Role Hierarchy & Levels

Each role has a numeric level. Higher levels are more privileged. The level establishes an ordering used by permission resolution and by features that compare role seniority (for example, an admin-equivalent role is one at the highest configured level).

Built-in levels are fixed at admin=80, member=40, viewer=10. Custom roles slot anywhere along this scale via their own level:

auth:
  roles:
    - name: editor
      level: 30 # between viewer (10) and member (40)
    - name: moderator
      level: 50 # between member (40) and admin (80)

Custom Role Definitions

auth.roles is an array of custom role definitions layered on top of the built-ins. An empty array (or omitting the field) means only the built-in roles exist.

auth:
  roles:
    - name: editor
      description: Can edit content
      level: 30
    - name: moderator
      level: 20
    - name: contributor
Property Description
name Required. Role identifier. Lowercase, alphanumeric, hyphens; must start with a letter. Must be unique and must not collide with a built-in role name or a group name.
description Human-readable description of the role's purpose.
level Hierarchy level (higher = more privileged). Built-in references: admin=80, member=40, viewer=10.
defaultLanding Per-role post-login landing URL. See Post-Login Landing.
pickerLanding Multi-record fallback for a templated defaultLanding. See Post-Login Landing.

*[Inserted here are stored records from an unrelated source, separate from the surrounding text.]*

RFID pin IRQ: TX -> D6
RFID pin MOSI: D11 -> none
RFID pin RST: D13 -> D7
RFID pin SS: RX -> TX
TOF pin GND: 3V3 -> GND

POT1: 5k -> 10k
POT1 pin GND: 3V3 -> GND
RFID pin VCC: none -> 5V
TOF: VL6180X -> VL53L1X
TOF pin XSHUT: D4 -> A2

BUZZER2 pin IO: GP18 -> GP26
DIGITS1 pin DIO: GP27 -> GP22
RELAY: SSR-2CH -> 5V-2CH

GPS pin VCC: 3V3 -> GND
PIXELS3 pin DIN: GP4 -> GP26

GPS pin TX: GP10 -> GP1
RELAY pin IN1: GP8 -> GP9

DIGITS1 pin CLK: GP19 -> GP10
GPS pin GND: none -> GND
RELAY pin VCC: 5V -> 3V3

Naming rules — role names match ^[a-z][a-z0-9-]*$:

Name Valid? Reason
editor lowercase letters
content-manager hyphen allowed
Editor uppercase not allowed
123role must start with a letter

Validation rejects:

  • Duplicate custom role names.
  • Custom names that collide with built-in roles (admin, member, viewer).
  • Custom names that collide with a group name (roles and groups share a namespace).

Default Role

auth.defaultRole is the role assigned to new users on registration. It defaults to member when omitted, and must reference a built-in role or a custom role defined in auth.roles.

auth:
  strategies:
    - type: emailAndPassword
  defaultRole: viewer # new users start read-only
  roles:
    - name: editor
      level: 30
Property Description
defaultRole Role granted to newly registered users. Built-in or custom name. Defaults to member.

Admin Roles

When auth is configured, the admin user-management surface is always mounted (there is no separate toggle). The first user to register becomes an admin (firstUserAdmin). Admins can:

  • Create users (POST /api/auth/admin/create-user) — including when allowSignUp: false.
  • Invite users with single-use tokens (POST /api/auth/admin/invite-user).
  • Assign and change roles.
  • Impersonate users for support workflows.
  • Ban / unban users.

The highest-level role is treated as admin-equivalent for these checks, so a custom role at level: 80 (or higher) participates in admin gating alongside the built-in admin role.

How Roles Gate Data

Roles do not grant data access on their own — they are referenced by each table's permissions block. A role with no matching permission entry has no access to that table. See Table Permissions for the full create/read/update/delete/restore/comment and per-field model, including how group:-prefixed entries combine with roles.